Dan bara tak kan terus berkobar, Jika tersentuh tirta kesejukan, Maka, terhempaslah kecamuk angkara, Tak kan mampu merasuk, dalam bening hati
Siang tadi, sehabis sholat jum’at, ketika saya berjalan menuju ke warnet, tiba-tiba dari arah belakang terdengar suara benturan keras “brak”. Seorang pengendara motor jatuh tersungkur. Motor, lumayan hancur, sementara pengendaranya, seorang mahasiswa, hanya bisa mengerang kesakitan. Celananya robek terkena gesekan aspal dan darah bercucuran di kakinya.Namanya juga kecelakaan, kejadiannya tidak terduga dan terencana. Mahasiswa tadi menjelaskan kronologisnya, dia menyeruduk badan belakang truk karena truk tadi berhenti secara mendadak. Sementara, sang sopir truk menjelaskan bahwa mendadaknya berhenti karena ada motor juga didepannya, kalau tidak di rem, justru akan menabraknya dan dalam prediksinya, pasti akan parah. Maksud sopir truk memang baik, menghindari motor didepannya agar tak tertabrak, tapi tak disangka, justru ada sepeda motor lain dibelakangnya yang menyeruduknya. Agak lama keduanya bernegosiasi untuk mendapatkan solusi terbaik
Sementara saya yang menyaksikan kecelakaan itu memutar otak, bagaimana penyelesaiannya agar masing-masing tidak merasa dirugikan ?
Cukup dilematis, pikir saya. Saya tidak tega menyalahkan sang sopir, sementara saya juga kasihan kepada mahasiswa tadi, apalagi ketika dia bilang “Pak, ini gimana, soalnya bukan motor saya, ini motor pinjaman milik teman saya”. Di tengah kebuntuan, tiba-tiba ada salah satu orang yang juga menyaksikan kejadian itu menyeletuk dari belakang “Diselesaikan secara kekeluargaan saja”. Benar juga, akhirnya saya mengiyakan saja saran itu, diselesaikan secara kekeluargaan. Sopir truk kemudian memberikan uang Rp 100 ribu kepada mahasiswa tadi untuk memperbaiki motornya yang rusak, sementara mahasiswa tadi juga meminta maaf kepada sang sopir truk. Kasus kecelakaan selesai dan saya melanjutkan perjalanan ke warnet.
Di sepanjang jalan, saya merenung, hikmah apa dibalik kecelakaan ini.

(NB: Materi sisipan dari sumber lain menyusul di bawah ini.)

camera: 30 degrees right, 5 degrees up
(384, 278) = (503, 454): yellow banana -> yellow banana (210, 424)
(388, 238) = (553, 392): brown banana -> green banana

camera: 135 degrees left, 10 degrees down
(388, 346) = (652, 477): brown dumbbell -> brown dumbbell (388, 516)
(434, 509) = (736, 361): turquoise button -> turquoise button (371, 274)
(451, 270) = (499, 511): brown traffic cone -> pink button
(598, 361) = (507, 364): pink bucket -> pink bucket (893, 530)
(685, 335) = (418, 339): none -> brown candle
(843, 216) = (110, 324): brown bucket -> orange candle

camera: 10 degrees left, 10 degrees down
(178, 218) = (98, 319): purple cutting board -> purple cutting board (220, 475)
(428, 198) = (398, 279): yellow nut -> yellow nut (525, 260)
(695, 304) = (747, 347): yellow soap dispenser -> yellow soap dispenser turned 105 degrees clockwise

Lantas, merenung juga, apa kunci kasus kecelakaan itu bisa diselesaikan secara damai dan kekeluargaan. Kemudian saya menemukan jawabnya. Kuncinya adalah tiada amarah. Ya, karena tidak ada amarah yang meluap-luap dari sang sopir atau mahasiswa tadi. Keduanya cukup legowo menerima kecelakaan yang tak terduga dan tak terencana itu. Sehingga, pada akhirnya, kasus kecelakaan bisa terselesaikan dengan baik tanpa melibatkan polisi yang biasanya justru akan rumit.
***
Kejadian itu berbeda dengan yang saya saksikan beberapa waktu yang lalu. Kasusnya sama, kecelakaan. Waktu itu, motor dengan motor. Seorang pemuda yang memboncengkan dua orang bertabrakan dengan seorang pedagang telur asin yang membawa barang dagangan di belakang motornya. Kejadianya di depan masjid kampus Nurul ‘Ulum Purwokerto.

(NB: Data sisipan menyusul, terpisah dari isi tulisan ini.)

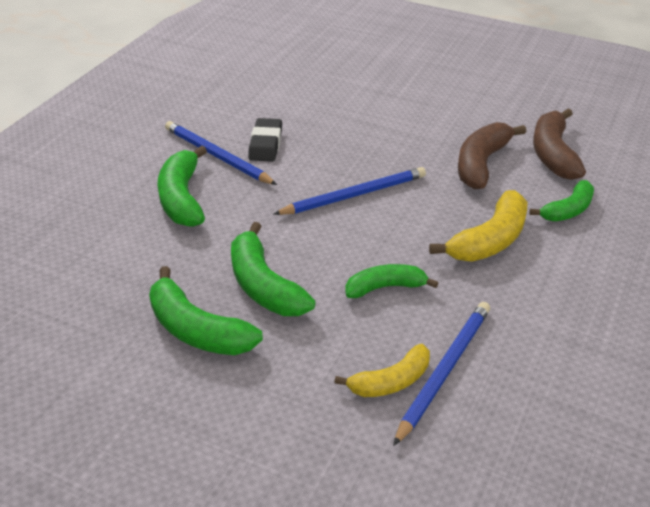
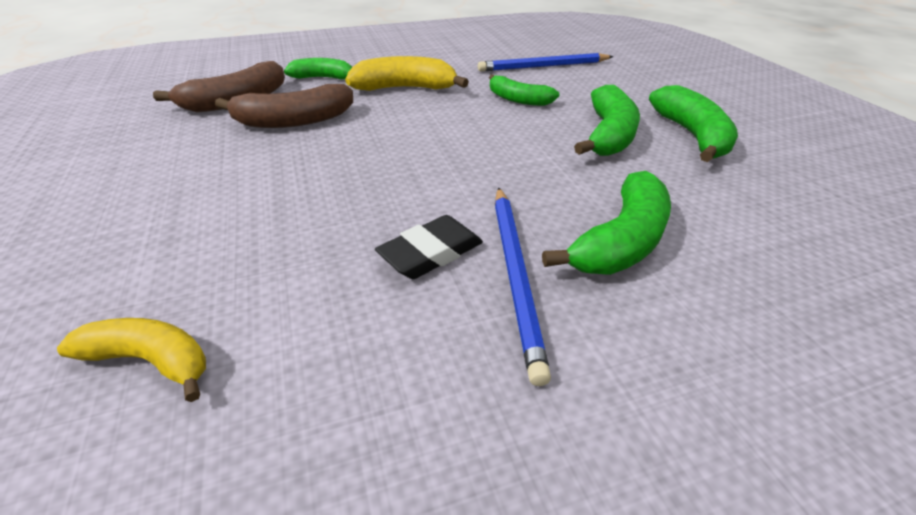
camera: 135 degrees left, 0 degrees up
(354, 195) = (436, 152): blue pencil -> none
(391, 381) = (580, 74): yellow banana -> yellow banana (151, 360)

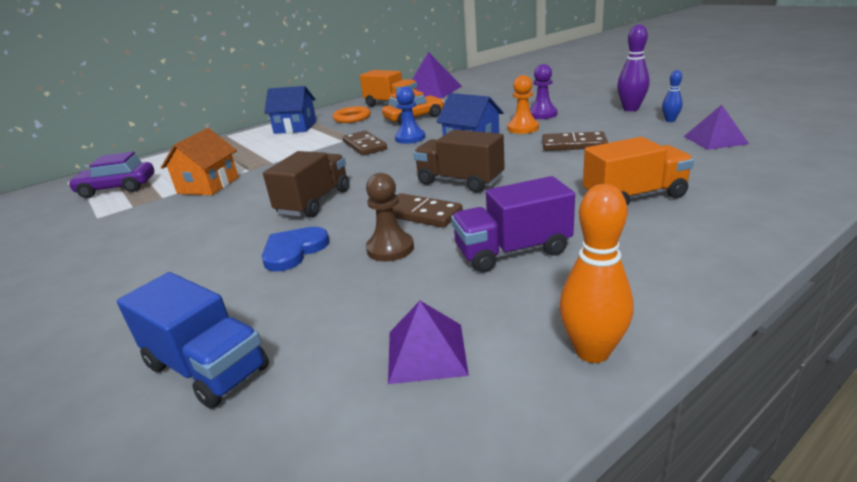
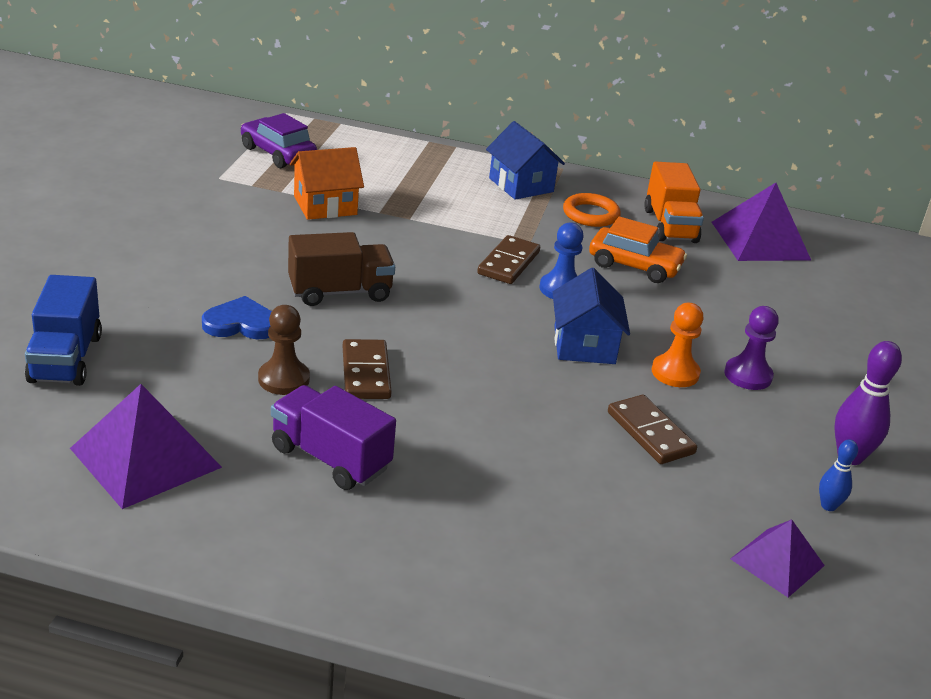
camera: 45 degrees right, 5 degrees up
(426, 352) = (145, 457): purple pyramid -> purple pyramid, size x1.64
(460, 181) = (463, 373): brown truck -> none
(592, 351) = (199, 545): orange bowling pin -> none
(634, 196) = (520, 517): orange truck -> none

Setelah bertabrakan, amarah yang muncul. Semua merasa menang sendiri, tidak ada yang mau mengaku salah. Bahkan, ketika ada seorang satpam kampus yang mencoba melerainya, malah kena bogem mentah dari salah satu mereka yang bertabrakan itu. Akhirnya, terjadi saling pukul dan terjadi perkelahian hebat antar mereka. Saya agak ngeri juga menyaksikan kejadian itu. Akhirnya, saya tinggalkan saja sebab sudah banyak orang yang mengerumuninya. Entah apa yang terjadi selanjutnya.
Dari kejadian ini, saya memetik sebuah hikmah dimana kemarahan selalu berujung kepada kondisi yang tidak baik. Berujung dendam dan pemusuhan. Bayangkan seandainya sang sopir dan mahasiswa yang tadi saya ceritakan diawal meluapkan amarahnya. Bisa jadi, kondisinya akan sama dengan peristiwa kecelakaan yang saya ceritakan di kasus kedua.
Kini, setelah saya menyadari hal ini, semoga saja saya dan kita semua bisa mengelola kemarahan agar tidak meluap keluar secara berlebihan, karena ujungnya selalu tidak baik.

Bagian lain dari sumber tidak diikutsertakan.